The monologue is short under two minutes and exemplifies elements 1-6 and 8 of Monologue Writing 101. The night prior to the monologue Walt's son, Walt Jr., had come to his father's condo to check if everything was alright, because Walt had missed Walt Jr.'s 16th birthday celebration. Walt Jr. finds his father looking beat up, Walt's been in a fight, and drunk. In his drunken weakened state Walt had spoken briefly to his son and then passed out. The monologue takes place the next morning.
In the monologue Walt shares the story of his one real memory of his own father, who died of Huntington's disease when Walt was very young. Walt's memory is of a father who was very sick, barely hanging onto life, who could no longer speak, and who may no longer even have fully recognized him. Walt's only real memory of his father is of a shell of a man.
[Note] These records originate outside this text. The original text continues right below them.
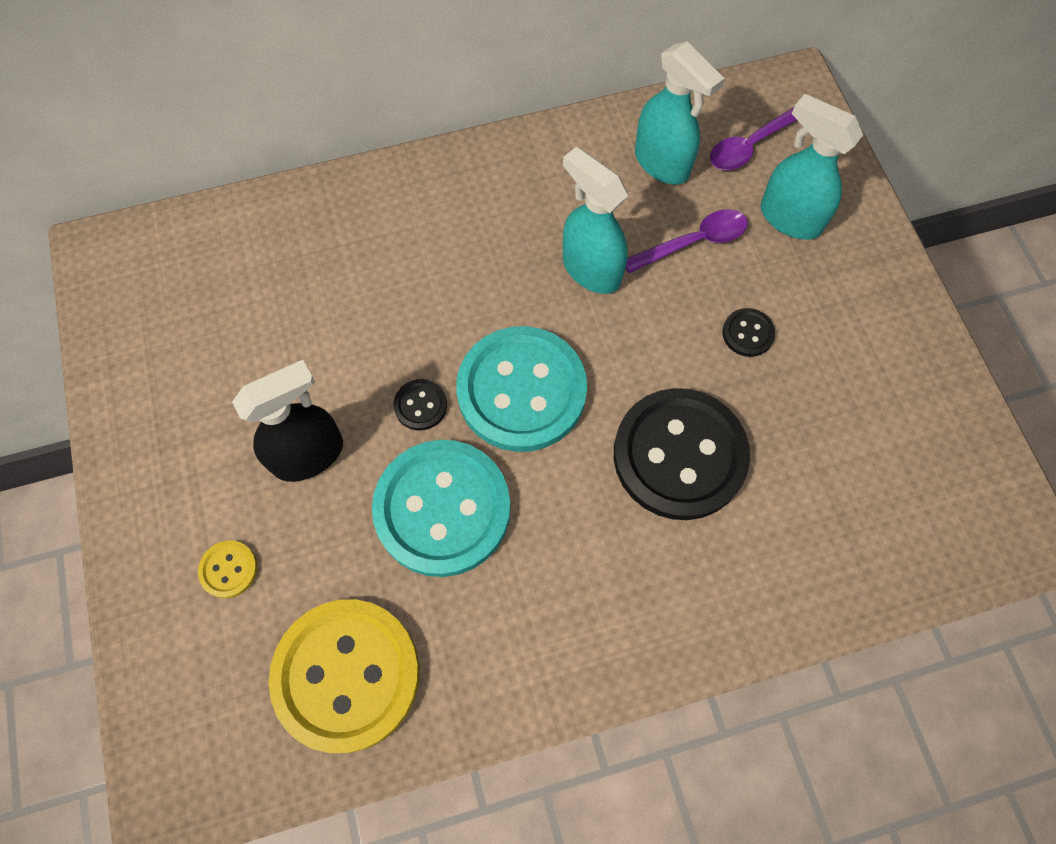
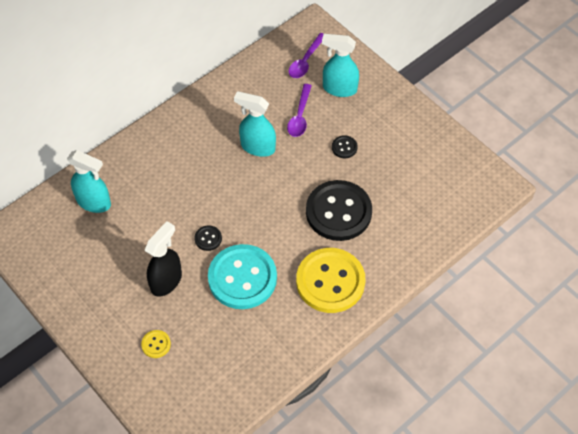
camera: 25 degrees left, 10 degrees down
yellow button [269,599,420,753] -> yellow button moved to [296,248,365,313]
turquoise button [456,326,587,452] -> none
purple spoon [626,209,748,273] -> purple spoon turned 150 degrees clockwise [287,84,312,137]
turquoise spray bottle [635,42,725,185] -> turquoise spray bottle moved to [67,150,111,213]

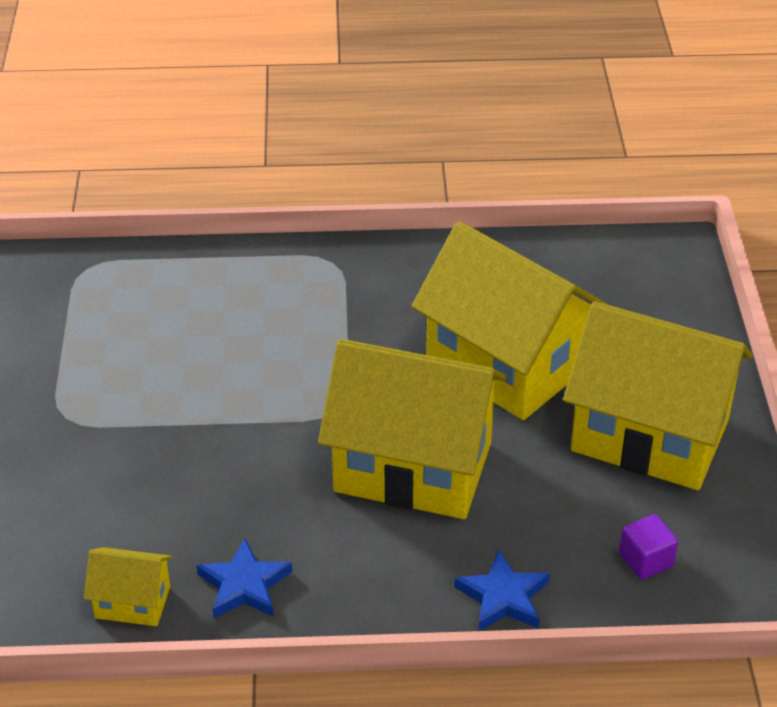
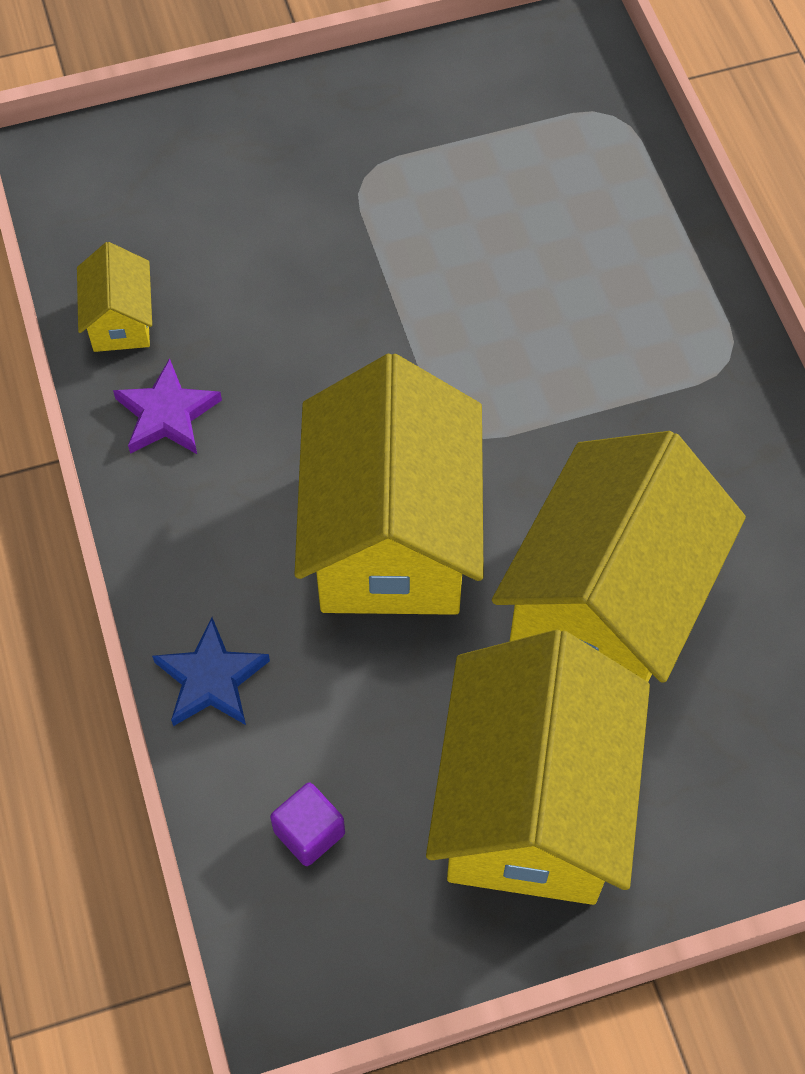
camera: 75 degrees right, 20 degrees up
blue star [196,538,292,618] -> purple star [113,358,222,454]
Walt wants his own son, Walt Jr., to remember him at his best. Walt does not want Walt Jr. to remember him the way he was the night before; drunk, beaten, incoherent.
For actors auditioning for a dramatic role, who want to demonstrate they can achieve a layered, nuanced performance - this monologue delivers.
Per Monologue Writing 101, this monologue exemplifies the following elements:
Element 1: Walt has a strong desire for his son to have a positive memory of him. He wants his son to forget what he saw last night.
Element 2: Walt has at stake how his son sees and esteems him. As a father, Walt cares deeply how he will be remembered by his son when he is gone.
Element 3: Walt tries a few tactics to get his son to forget about his lapse in character. He apologizes to his son, he shows his son he feels ashamed, he uses self-deprecation, and finally he opens up about his own father. The memory he shares is something very personal that he has never told his son before.
Element 4: The opening of the monologue serves as an effective hook. It sets up the current state of the relationship dynamic and the want that the speaker has in that relationship. It pulls us in. We want to see if Walt will win over his son. "I wish I could take back last night. It was your birthday, this shouldn’t be on your mind. No it’s not okay, I’m your father and I don’t want last night to be…. I mean you, you really … you can’t think of me like …"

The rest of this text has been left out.